━━━━━ Exercise data

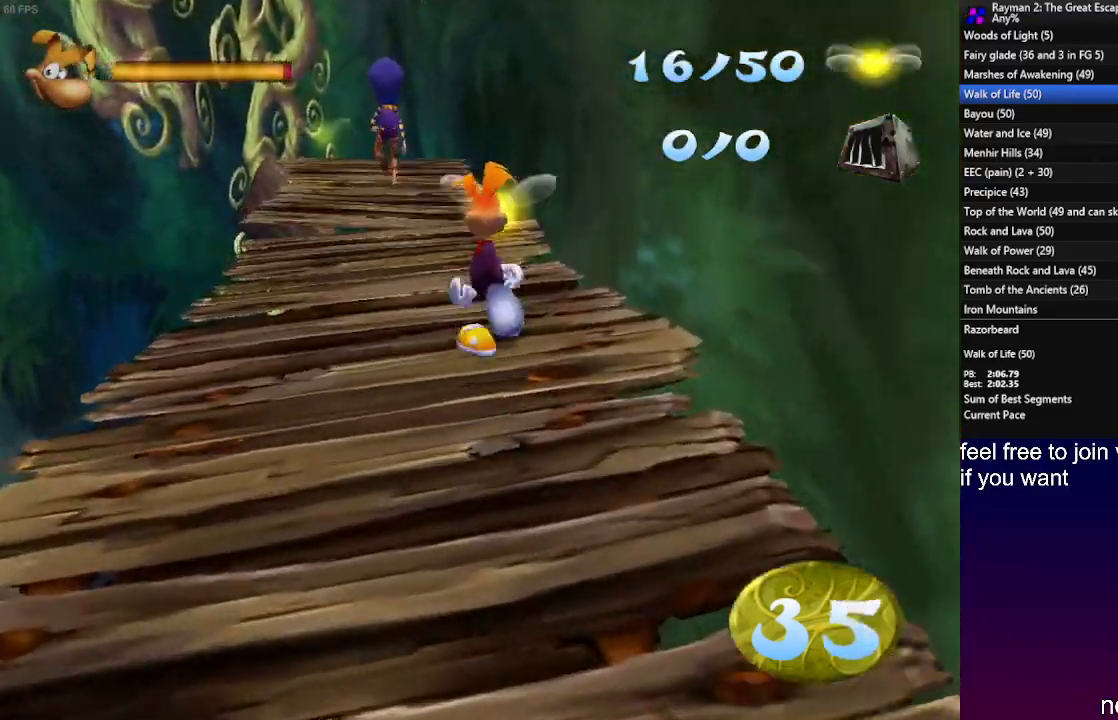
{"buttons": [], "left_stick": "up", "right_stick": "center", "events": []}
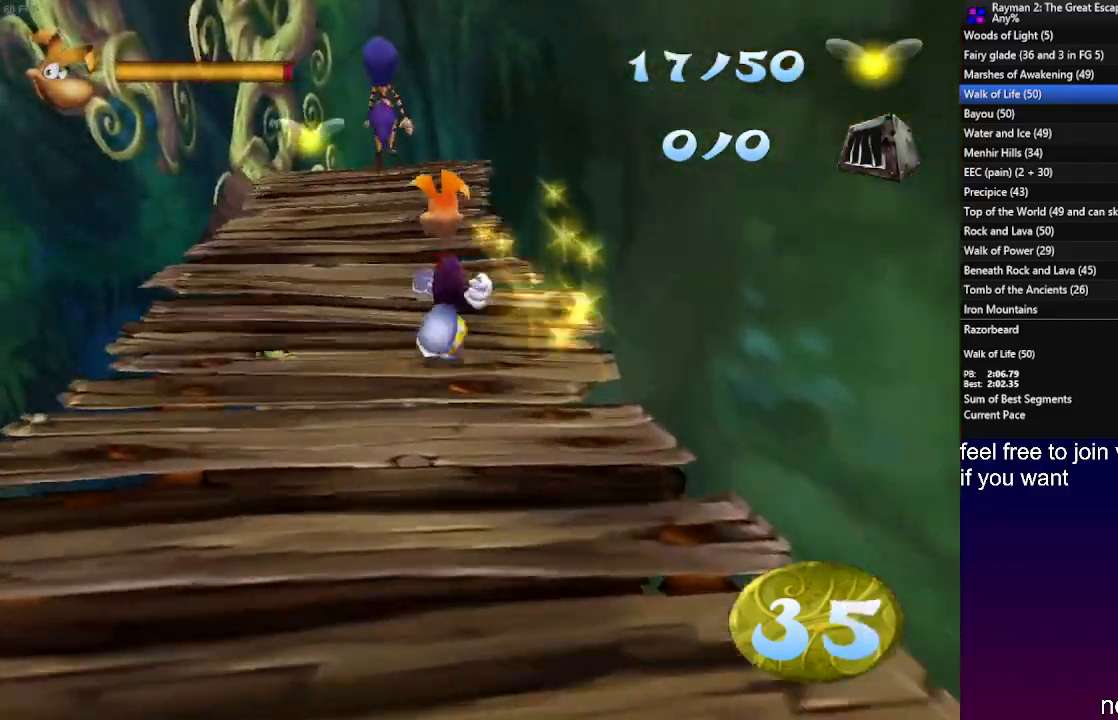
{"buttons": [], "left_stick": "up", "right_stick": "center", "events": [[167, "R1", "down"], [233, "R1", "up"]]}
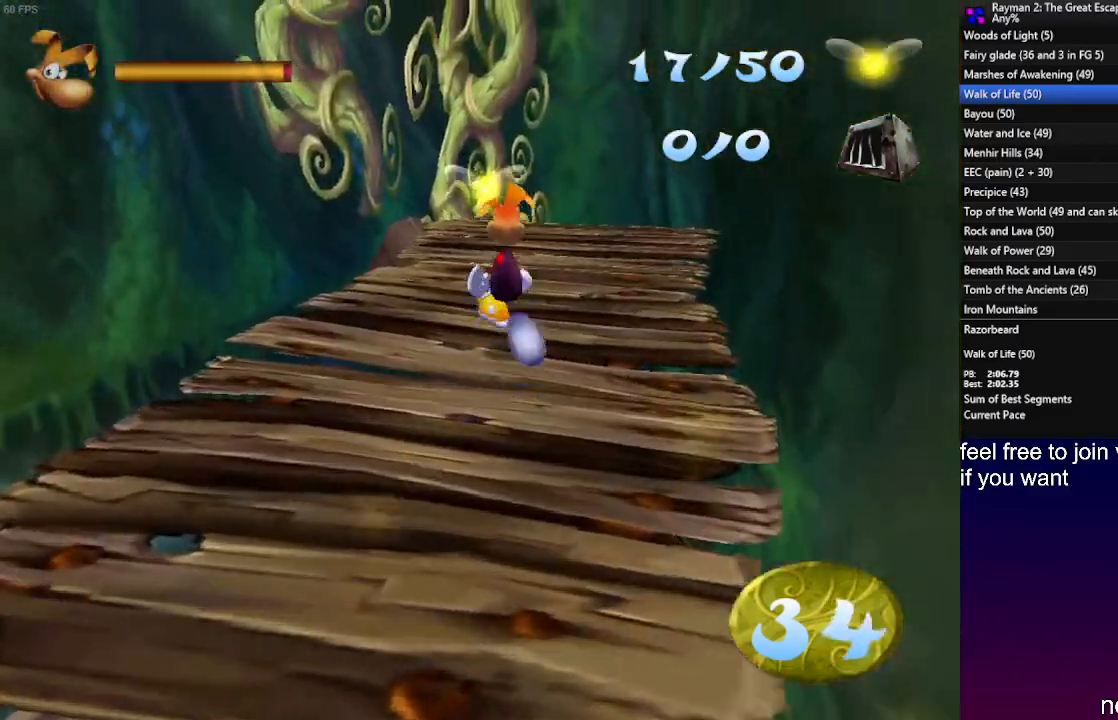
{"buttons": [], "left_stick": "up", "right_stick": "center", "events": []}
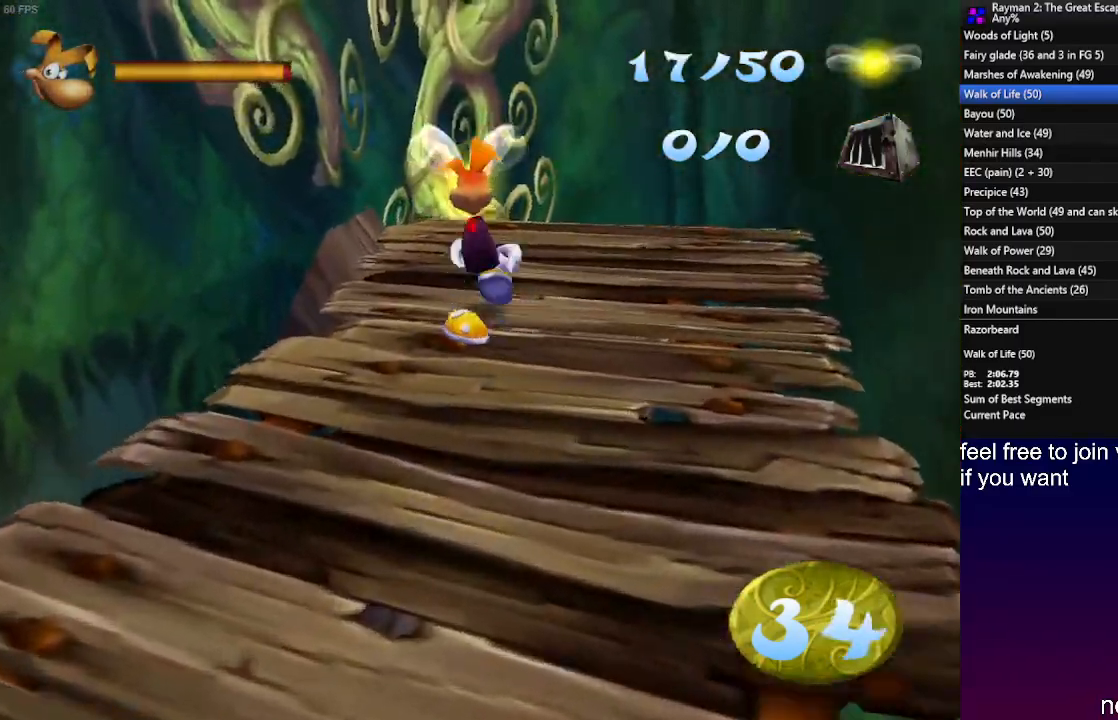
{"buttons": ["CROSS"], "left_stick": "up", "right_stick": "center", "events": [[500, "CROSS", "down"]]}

━━━━━━━━━━

» Exercise instructions: Please retype the material above exactly, and omit its images.

» Result:
{"buttons": [], "left_stick": "up", "right_stick": "center", "events": []}
{"buttons": [], "left_stick": "up", "right_stick": "center", "events": [[167, "R1", "down"], [233, "R1", "up"]]}
{"buttons": [], "left_stick": "up", "right_stick": "center", "events": []}
{"buttons": ["CROSS"], "left_stick": "up", "right_stick": "center", "events": [[500, "CROSS", "down"]]}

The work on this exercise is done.